• _Extracted data_:
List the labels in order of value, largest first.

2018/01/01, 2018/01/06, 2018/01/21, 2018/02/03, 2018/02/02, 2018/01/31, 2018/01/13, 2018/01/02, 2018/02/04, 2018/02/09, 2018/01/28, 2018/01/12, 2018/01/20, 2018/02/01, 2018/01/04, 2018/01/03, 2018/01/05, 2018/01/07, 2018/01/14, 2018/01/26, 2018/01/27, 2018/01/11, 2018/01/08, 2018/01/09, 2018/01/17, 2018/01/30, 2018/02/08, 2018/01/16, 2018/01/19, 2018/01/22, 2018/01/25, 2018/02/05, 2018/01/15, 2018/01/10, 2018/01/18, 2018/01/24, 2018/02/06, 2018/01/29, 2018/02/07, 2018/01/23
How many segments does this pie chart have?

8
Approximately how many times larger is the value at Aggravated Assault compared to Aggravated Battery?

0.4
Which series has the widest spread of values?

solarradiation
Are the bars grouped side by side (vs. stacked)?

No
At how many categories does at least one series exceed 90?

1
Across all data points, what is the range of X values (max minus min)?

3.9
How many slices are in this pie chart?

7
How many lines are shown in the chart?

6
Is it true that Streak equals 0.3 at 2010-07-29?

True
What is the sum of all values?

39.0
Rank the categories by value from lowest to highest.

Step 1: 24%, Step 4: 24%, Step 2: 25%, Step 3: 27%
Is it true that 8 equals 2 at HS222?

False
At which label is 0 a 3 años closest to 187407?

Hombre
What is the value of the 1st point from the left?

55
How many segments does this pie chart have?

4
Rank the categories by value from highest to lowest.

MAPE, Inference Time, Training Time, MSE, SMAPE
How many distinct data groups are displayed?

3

• _Work order_: Please arrange every line of the entries above as a Markdown table with the columns Number and Line. Number the rows in order and leave out the blank lines.

• _Response area_:
| Number | Line |
|---|---|
| 1 | List the labels in order of value, largest first. |
| 2 | 2018/01/01, 2018/01/06, 2018/01/21, 2018/02/03, 2018/02/02, 2018/01/31, 2018/01/13, 2018/01/02, 2018/02/04, 2018/02/09, 2018/01/28, 2018/01/12, 2018/01/20, 2018/02/01, 2018/01/04, 2018/01/03, 2018/01/05, 2018/01/07, 2018/01/14, 2018/01/26, 2018/01/27, 2018/01/11, 2018/01/08, 2018/01/09, 2018/01/17, 2018/01/30, 2018/02/08, 2018/01/16, 2018/01/19, 2018/01/22, 2018/01/25, 2018/02/05, 2018/01/15, 2018/01/10, 2018/01/18, 2018/01/24, 2018/02/06, 2018/01/29, 2018/02/07, 2018/01/23 |
| 3 | How many segments does this pie chart have? |
| 4 | 8 |
| 5 | Approximately how many times larger is the value at Aggravated Assault compared to Aggravated Battery? |
| 6 | 0.4 |
| 7 | Which series has the widest spread of values? |
| 8 | solarradiation |
| 9 | Are the bars grouped side by side (vs. stacked)? |
| 10 | No |
| 11 | At how many categories does at least one series exceed 90? |
| 12 | 1 |
| 13 | Across all data points, what is the range of X values (max minus min)? |
| 14 | 3.9 |
| 15 | How many slices are in this pie chart? |
| 16 | 7 |
| 17 | How many lines are shown in the chart? |
| 18 | 6 |
| 19 | Is it true that Streak equals 0.3 at 2010-07-29? |
| 20 | True |
| 21 | What is the sum of all values? |
| 22 | 39.0 |
| 23 | Rank the categories by value from lowest to highest. |
| 24 | Step 1: 24%, Step 4: 24%, Step 2: 25%, Step 3: 27% |
| 25 | Is it true that 8 equals 2 at HS222? |
| 26 | False |
| 27 | At which label is 0 a 3 años closest to 187407? |
| 28 | Hombre |
| 29 | What is the value of the 1st point from the left? |
| 30 | 55 |
| 31 | How many segments does this pie chart have? |
| 32 | 4 |
| 33 | Rank the categories by value from highest to lowest. |
| 34 | MAPE, Inference Time, Training Time, MSE, SMAPE |
| 35 | How many distinct data groups are displayed? |
| 36 | 3 |